Back to AO and my Sprite Maker

With a heavy heart, I left the Android project late last week. I have been extremely stressed out since the project started. The stress largely came from my experiences with other hobby projects, and comparing those failures to this budding project. I felt like I was nay-saying absolutely everything, and I was; Trying everything I could to get a smaller project, yet only rocking the boat more.

So… after a more than slightly bitter break-up, I am returning my attention to Asteroid Outpost (AO) and my Sprite Maker. I am trying to find small things to work on in AO while I get my teeth into my Sprite Maker.

Over the past week or so, I have decided to tackle the lag issue when slower computers host a multiplayer game. Kind of a funny cause: A long while back, for testing purposes, I disabled XNA’s frame rate limiter so that I could see how many frames per second my modern computer was pumping out. Turns out it’s usually between 500 and 700. In AO, the miners mine at a constant rate over time, so each update, they will generate 2 events and 2 packets: one to decrease the minerals of the asteroid, and one to increase the player’s minerals. After putting two and two together, I figured that XNA has probably tied the Draw and Update loops into one, causing 500 to 700 draws AND 500 to 700 updates per second, in turn causing 1000-1400 packets per second to be created for a single miner! That could cause some lag eh?

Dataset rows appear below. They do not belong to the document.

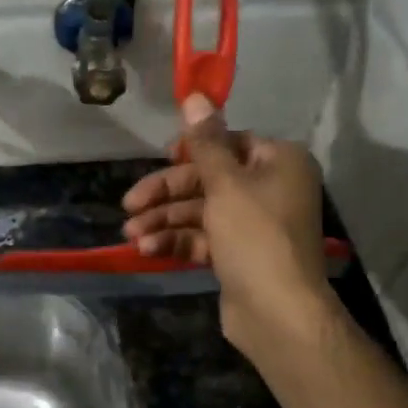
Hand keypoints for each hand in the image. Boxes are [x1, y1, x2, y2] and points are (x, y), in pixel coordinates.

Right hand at [121, 93, 332, 355]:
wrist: (277, 311)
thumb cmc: (255, 236)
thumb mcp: (226, 183)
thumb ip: (205, 142)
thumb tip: (194, 95)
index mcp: (278, 162)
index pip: (229, 143)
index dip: (192, 150)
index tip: (161, 157)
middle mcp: (270, 188)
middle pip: (208, 180)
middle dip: (166, 193)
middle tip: (130, 204)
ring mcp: (254, 225)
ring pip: (200, 212)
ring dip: (165, 221)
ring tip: (132, 235)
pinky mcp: (238, 255)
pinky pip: (203, 238)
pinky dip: (177, 241)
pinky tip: (148, 250)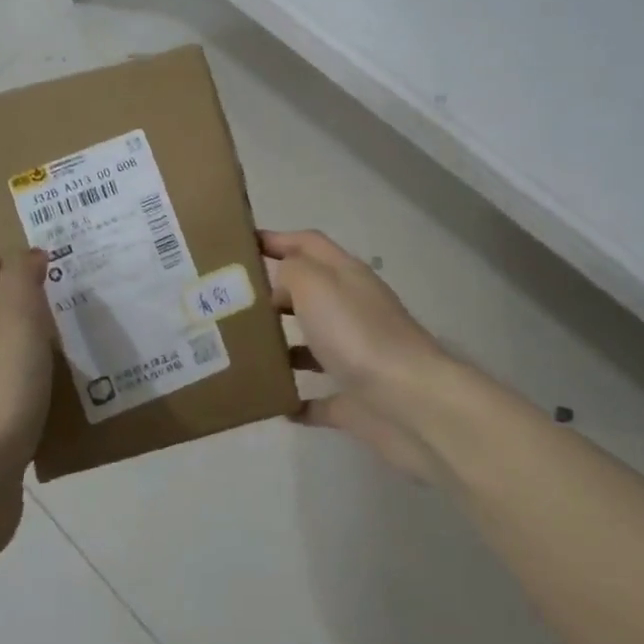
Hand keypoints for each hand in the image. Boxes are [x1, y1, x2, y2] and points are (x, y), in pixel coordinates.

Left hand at [0, 241, 56, 522]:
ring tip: (68, 325)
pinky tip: (58, 382)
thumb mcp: (15, 321)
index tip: (20, 229)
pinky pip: (13, 384)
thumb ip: (20, 280)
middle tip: (59, 273)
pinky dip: (32, 371)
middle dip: (14, 284)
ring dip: (27, 329)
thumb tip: (27, 250)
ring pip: (1, 345)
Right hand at [261, 229, 451, 480]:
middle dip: (273, 294)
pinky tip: (274, 402)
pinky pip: (322, 398)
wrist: (411, 404)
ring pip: (314, 344)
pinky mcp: (357, 400)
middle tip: (232, 304)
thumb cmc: (357, 334)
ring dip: (283, 346)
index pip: (308, 244)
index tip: (241, 244)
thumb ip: (291, 271)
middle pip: (310, 293)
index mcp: (346, 276)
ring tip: (244, 351)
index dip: (277, 239)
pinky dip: (299, 399)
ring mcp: (357, 356)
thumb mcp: (315, 285)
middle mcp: (353, 310)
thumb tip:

The obvious, simple solution is to turn the frame limiter back on, but that would only be a bandaid solution. The real solution is to change the miner’s logic from a constant rate to a burst rate, something like: take and give minerals only 4 times a second. This would reduce the number of packets to 8 packets per second for a single miner, regardless of the frame rate.

An other optimization I will be looking at, is to remove older versions of the same packet in the same outgoing batch. What I mean by that is if miner A is updated first and takes 10 minerals from the asteroid, and gives the player 10 minerals, then miner B is updated and takes 10 minerals from the same asteroid and gives the same player those minerals, there will be a lot of duplicate packets. I intentionally collect all of the outgoing packets for a single frame, then send them all at once at the end of the frame. Here is an example of what packets could be generated for the above example:

Packet 1: Asteroid 1 current minerals is now 250
Packet 2: Player 1 current minerals is now 110
Packet 3: Asteroid 1 current minerals is now 240
Packet 4: Player 1 current minerals is now 120

As you can see… if these packets are executed in order, packets 1 & 2 will be rendered completely useless, more recent information is available for the same entities in packets 3 & 4. I plan to resolve this with a hash-table (or dictionary) where the hash would represent the packet type and destination in such a way that previous, non-useful packets of the same type could be discovered and overwritten with new information before getting sent to the client(s), reducing the packet count yet again.